◆ **ABOUT THIS TASK**
Please reproduce the data exactly and omit the pictures.

◆ **DATA PROVIDED**
──────────
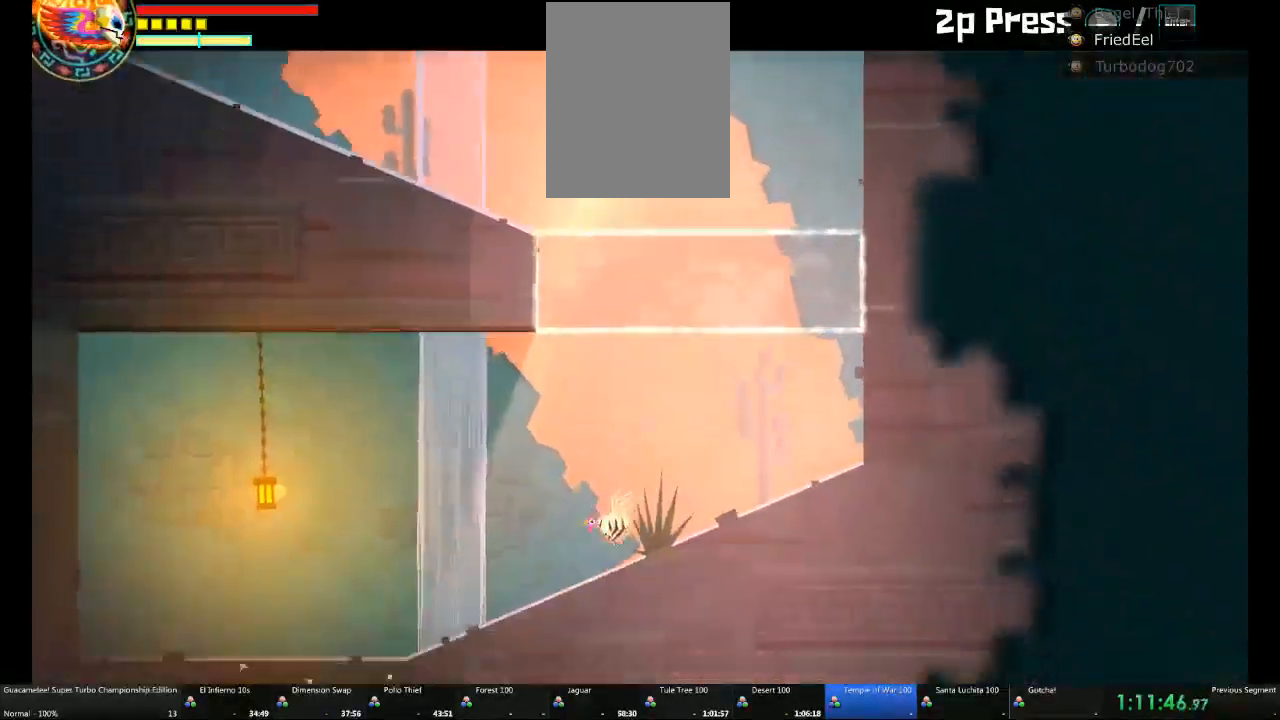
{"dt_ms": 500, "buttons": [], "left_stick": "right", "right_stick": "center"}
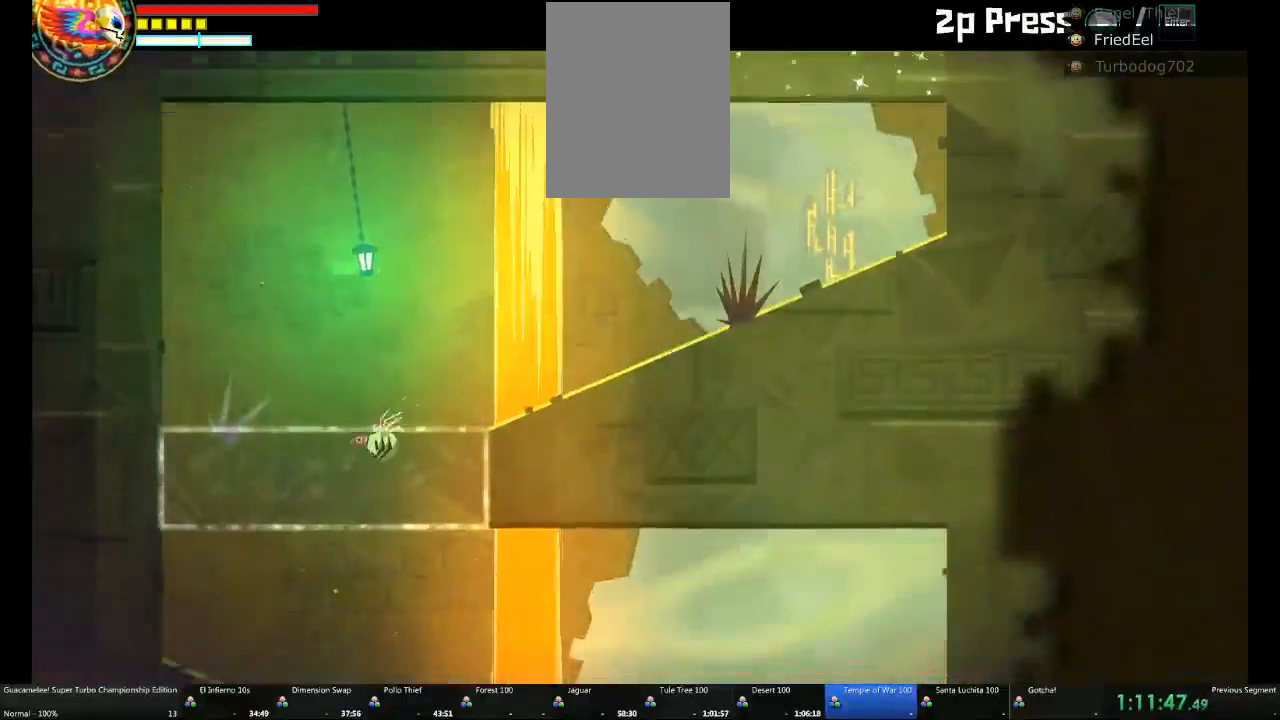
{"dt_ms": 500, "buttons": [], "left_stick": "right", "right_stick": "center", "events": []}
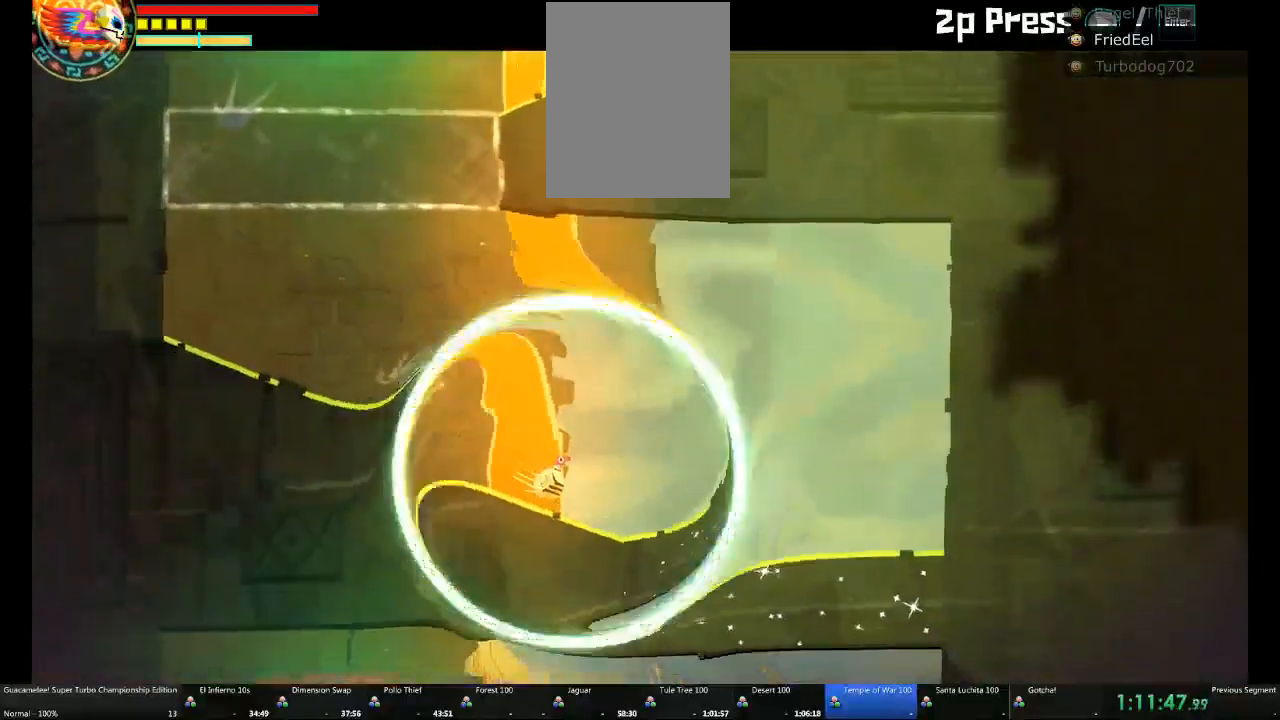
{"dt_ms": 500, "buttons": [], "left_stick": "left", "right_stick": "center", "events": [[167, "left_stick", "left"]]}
──────────
◆ **OUTPUT OF THE EXERCISE**
{"dt_ms": 500, "buttons": [], "left_stick": "right", "right_stick": "center"}
{"dt_ms": 500, "buttons": [], "left_stick": "right", "right_stick": "center", "events": []}
{"dt_ms": 500, "buttons": [], "left_stick": "left", "right_stick": "center", "events": [[167, "left_stick", "left"]]}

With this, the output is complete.